Seven invariant principles (carried across every document)#
- **99.9% is a system property, not a model property** — earned at the gate via Generate → Verify → Repair → Gate, not assumed at generation.
- Determinism wraps probabilism — every check that can be deterministic must be, and on the critical path to merge.
- Risk-proportional autonomy — IEC 62304 safety class (A/B/C) sets the leash; Class C is always dual human control.
- Everything an agent does is evidence — immutable, attributable, replayable (21 CFR Part 11 grade).
- The harness is the product — Agent = Model + Harness; ~90% of behavior and ~100% of assurance live in the harness.
- Cost is per verified task — the governing metric is cost-per-green-PR, not cost-per-token.
- Self-hosted, sovereign, reproducible — all models/datasets/training versioned, signed, and regenerable for audit.

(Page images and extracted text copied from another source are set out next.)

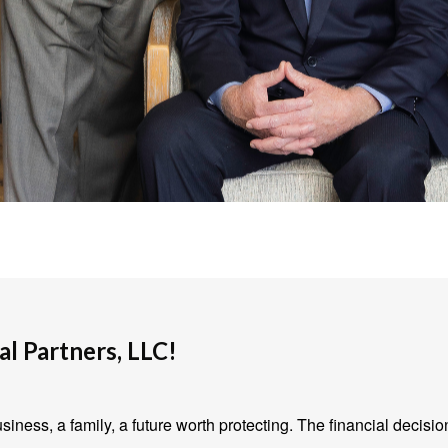
l Partners, LLC!
iness, a family, a future worth protecting. The financial decisio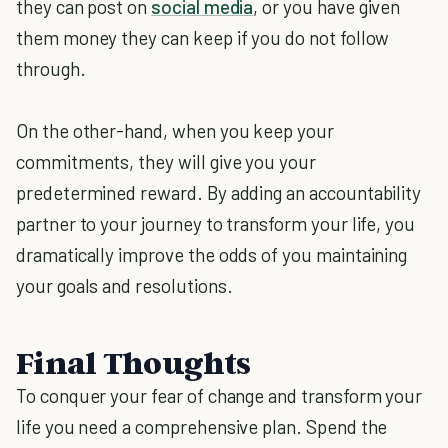
they can post on
social media
, or you have given
them money they can keep if you do not follow
through.
On the other-hand, when you keep your
commitments, they will give you your
predetermined reward. By adding an accountability
partner to your journey to transform your life, you
dramatically improve the odds of you maintaining
your goals and resolutions.
Final Thoughts
To conquer your fear of change and transform your
life you need a comprehensive plan. Spend the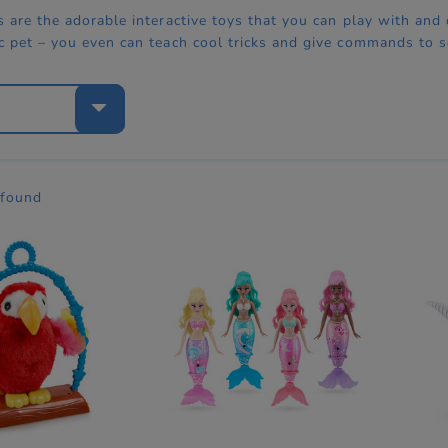
s are the adorable interactive toys that you can play with and c
ic pet – you even can teach cool tricks and give commands to
e
 found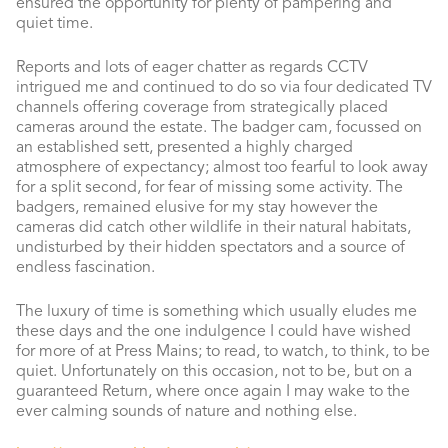
ensured the opportunity for plenty of pampering and
quiet time.
Reports and lots of eager chatter as regards CCTV
intrigued me and continued to do so via four dedicated TV
channels offering coverage from strategically placed
cameras around the estate. The badger cam, focussed on
an established sett, presented a highly charged
atmosphere of expectancy; almost too fearful to look away
for a split second, for fear of missing some activity. The
badgers, remained elusive for my stay however the
cameras did catch other wildlife in their natural habitats,
undisturbed by their hidden spectators and a source of
endless fascination.
The luxury of time is something which usually eludes me
these days and the one indulgence I could have wished
for more of at Press Mains; to read, to watch, to think, to be
quiet. Unfortunately on this occasion, not to be, but on a
guaranteed Return, where once again I may wake to the
ever calming sounds of nature and nothing else.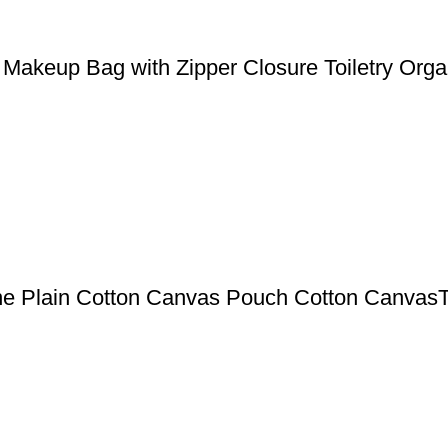
Makeup Bag with Zipper Closure Toiletry Orga
ne Plain Cotton Canvas Pouch Cotton CanvasT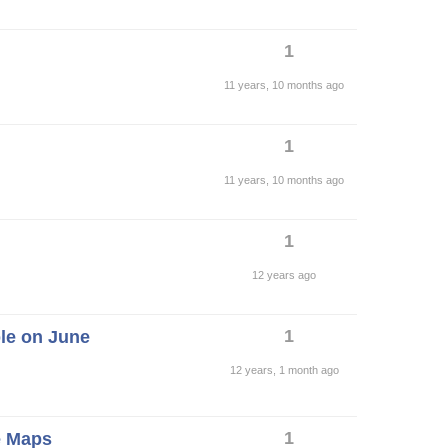
1
11 years, 10 months ago
1
11 years, 10 months ago
1
12 years ago
1
ble on June
12 years, 1 month ago
1
e Maps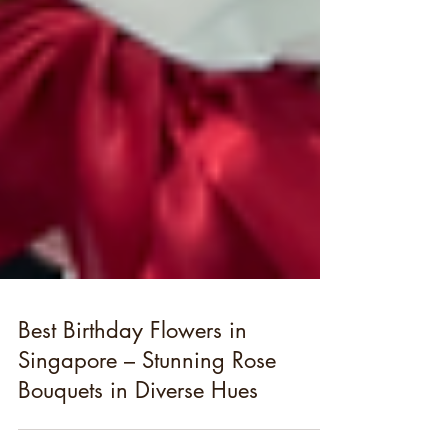
Best Birthday Flowers in
Singapore – Stunning Rose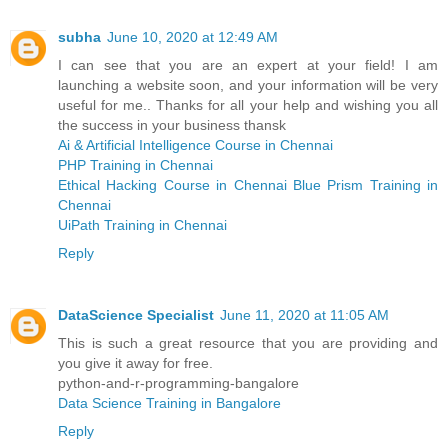
subha
June 10, 2020 at 12:49 AM
I can see that you are an expert at your field! I am
launching a website soon, and your information will be very
useful for me.. Thanks for all your help and wishing you all
the success in your business thansk
Ai & Artificial Intelligence Course in Chennai
PHP Training in Chennai
Ethical Hacking Course in Chennai
Blue Prism Training in
Chennai
UiPath Training in Chennai
Reply
DataScience Specialist
June 11, 2020 at 11:05 AM
This is such a great resource that you are providing and
you give it away for free.
python-and-r-programming-bangalore
Data Science Training in Bangalore
Reply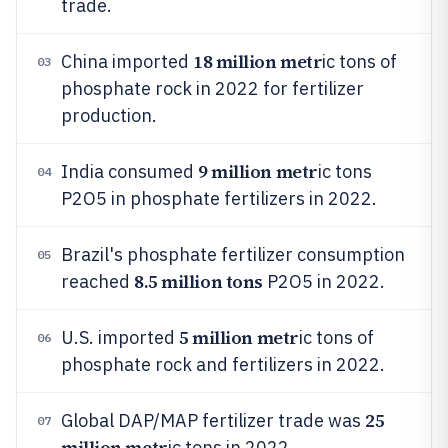
trade.
18 million metr
China imported
ic tons of
03
phosphate rock in 2022 for fertilizer
production.
9 million metr
India consumed
ic tons
04
P2O5 in phosphate fertilizers in 2022.
Brazil's phosphate fertilizer consumption
05
8.5 million tons
reached
P2O5 in 2022.
5 million metr
U.S. imported
ic tons of
06
phosphate rock and fertilizers in 2022.
25
Global DAP/MAP fertilizer trade was
07
million metr
ic tons in 2022.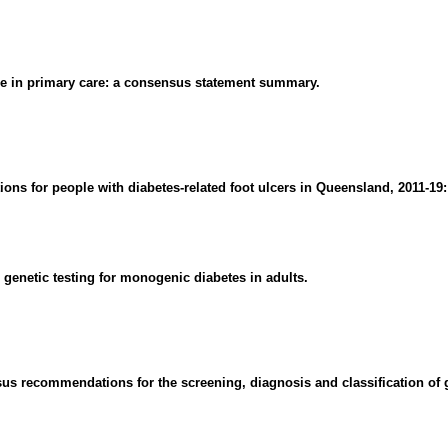
ase in primary care: a consensus statement summary.
ions for people with diabetes-related foot ulcers in Queensland, 2011-19
genetic testing for monogenic diabetes in adults.
s recommendations for the screening, diagnosis and classification of g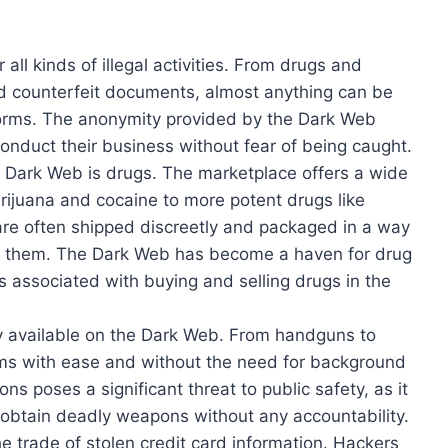
ll kinds of illegal activities. From drugs and
nd counterfeit documents, almost anything can be
orms. The anonymity provided by the Dark Web
conduct their business without fear of being caught.
e Dark Web is drugs. The marketplace offers a wide
arijuana and cocaine to more potent drugs like
e often shipped discreetly and packaged in a way
tect them. The Dark Web has become a haven for drug
s associated with buying and selling drugs in the
ly available on the Dark Web. From handguns to
earms with ease and without the need for background
ns poses a significant threat to public safety, as it
 obtain deadly weapons without any accountability.
e trade of stolen credit card information. Hackers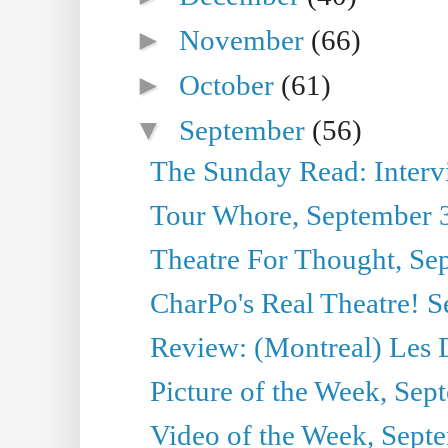
►
November
(66)
►
October
(61)
▼
September
(56)
The Sunday Read: Interview
Tour Whore, September 
Theatre For Thought, Se
CharPo's Real Theatre! 
Review: (Montreal) Les 
Picture of the Week, Sep
Video of the Week, Sept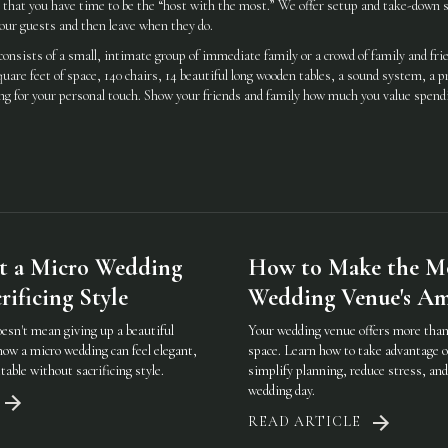
o that you have time to be the “host with the most.” We offer setup and take-down s
our guests and then leave when they do.
onsists of a small, intimate group of immediate family or a crowd of family and fr
uare feet of space, 140 chairs, 14 beautiful long wooden tables, a sound system, a p
iting for your personal touch. Show your friends and family how much you value spen
t a Micro Wedding
How to Make the Mo
ificing Style
Wedding Venue's Am
oesn't mean giving up a beautiful
Your wedding venue offers more than 
how a micro wedding can feel elegant,
space. Learn how to take advantage o
table without sacrificing style.
simplify planning, reduce stress, an
wedding day.
READ ARTICLE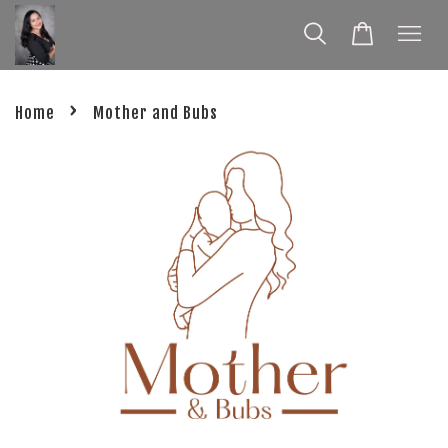
›
Home
Mother and Bubs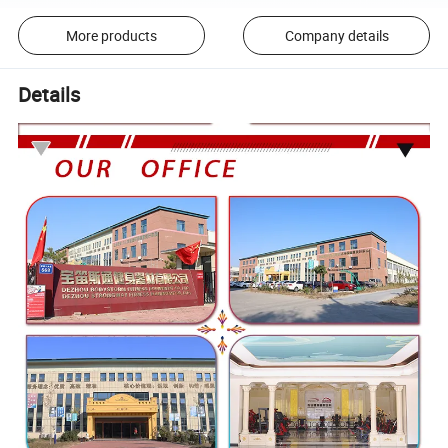
More products
Company details
Details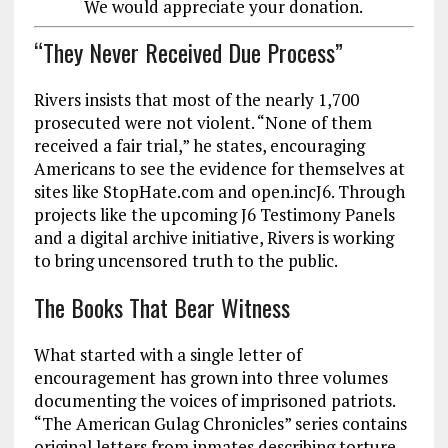
We would appreciate your donation.
“They Never Received Due Process”
Rivers insists that most of the nearly 1,700
prosecuted were not violent. “None of them
received a fair trial,” he states, encouraging
Americans to see the evidence for themselves at
sites like StopHate.com and open.incJ6. Through
projects like the upcoming J6 Testimony Panels
and a digital archive initiative, Rivers is working
to bring uncensored truth to the public.
The Books That Bear Witness
What started with a single letter of
encouragement has grown into three volumes
documenting the voices of imprisoned patriots.
“The American Gulag Chronicles” series contains
original letters from inmates describing torture,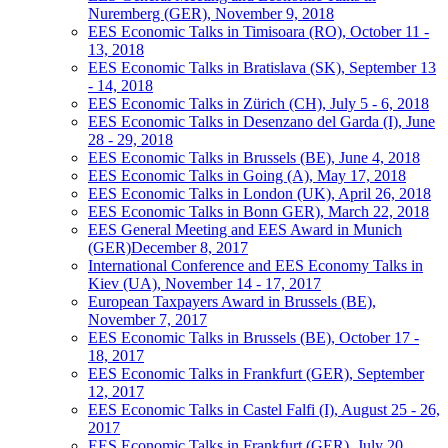
Nuremberg (GER), November 9, 2018
EES Economic Talks in Timisoara (RO), October 11 -
13, 2018
EES Economic Talks in Bratislava (SK), September 13
- 14, 2018
EES Economic Talks in Zürich (CH), July 5 - 6, 2018
EES Economic Talks in Desenzano del Garda (I), June
28 - 29, 2018
EES Economic Talks in Brussels (BE), June 4, 2018
EES Economic Talks in Going (A), May 17, 2018
EES Economic Talks in London (UK), April 26, 2018
EES Economic Talks in Bonn GER), March 22, 2018
EES General Meeting and EES Award in Munich
(GER)December 8, 2017
International Conference and EES Economy Talks in
Kiev (UA), November 14 - 17, 2017
European Taxpayers Award in Brussels (BE),
November 7, 2017
EES Economic Talks in Brussels (BE), October 17 -
18, 2017
EES Economic Talks in Frankfurt (GER), September
12, 2017
EES Economic Talks in Castel Falfi (I), August 25 - 26,
2017
EES Economic Talks in Frankfurt (GER), July 20,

The 99.9% question, answered up front#
No self-hosted open-weight model deterministically produces 99.9%-correct regulated code. We do not try to make it. Instead:
The model is the least trusted component. Trust is manufactured by everything around it. Full treatment in 05-evaluation-and-validation.
The cost question, answered up front#
Self-hosting trades API OpEx for a GPU fleet (CapEx) + operations (OpEx). We make it pay by:
- Tiered routing — a 1–8B "reflex" model handles the majority of low-complexity calls; 70B+/MoE "reasoners" are invoked sparingly (see 04, 08).
- Caching — KV-cache reuse, prompt/semantic caching, retrieval caching.
- Efficiency — quantization (FP8/INT8/AWQ), speculative decoding, continuous batching, MIG partitioning, scale-to-zero for spiky workloads.
- Budget guardrails in-loop — hard token/GPU stops per task; eval-cost budgeting; reasoning-effort caps.
- The right metric — optimize cost-per-green-PR, because an expensive change that passes all gates beats a cheap one that escapes a defect into a regulated product.
Scope & assumptions (challenge these)#
- In scope: AI agents that build/test/document/maintain regulated software (the production/quality-system tooling track).
- Adjacent (enabled, not detailed): AI shipped inside the device (SaMD) — a separate submission track that reuses the same eval/reproducibility/PCCP muscles (07 §"Two regulated tracks").
- Platform assumption: existing Kubernetes estate with GPU capacity (on-prem and/or sovereign VPC), service mesh, and a mature CI/CD + QMS.
- Model assumption: open-weight bases (Qwen / Llama / DeepSeek / Mistral / StarCoder families + a vision-language tier), fine-tuned in-house; no external inference.
- Regulatory context: US FDA-centric with EU MDR / AI Act awareness; dates as of May–June 2026 (QMSR in effect; FDA CSA final; FDA AI-lifecycle + PCCP guidance available).
Authored as an internal engineering/quality reference. Every quantitative threshold (e.g., specific coverage %, GPU counts, SLOs) is a placeholder to be set by the organization's risk and capacity analysis, not a vendor claim.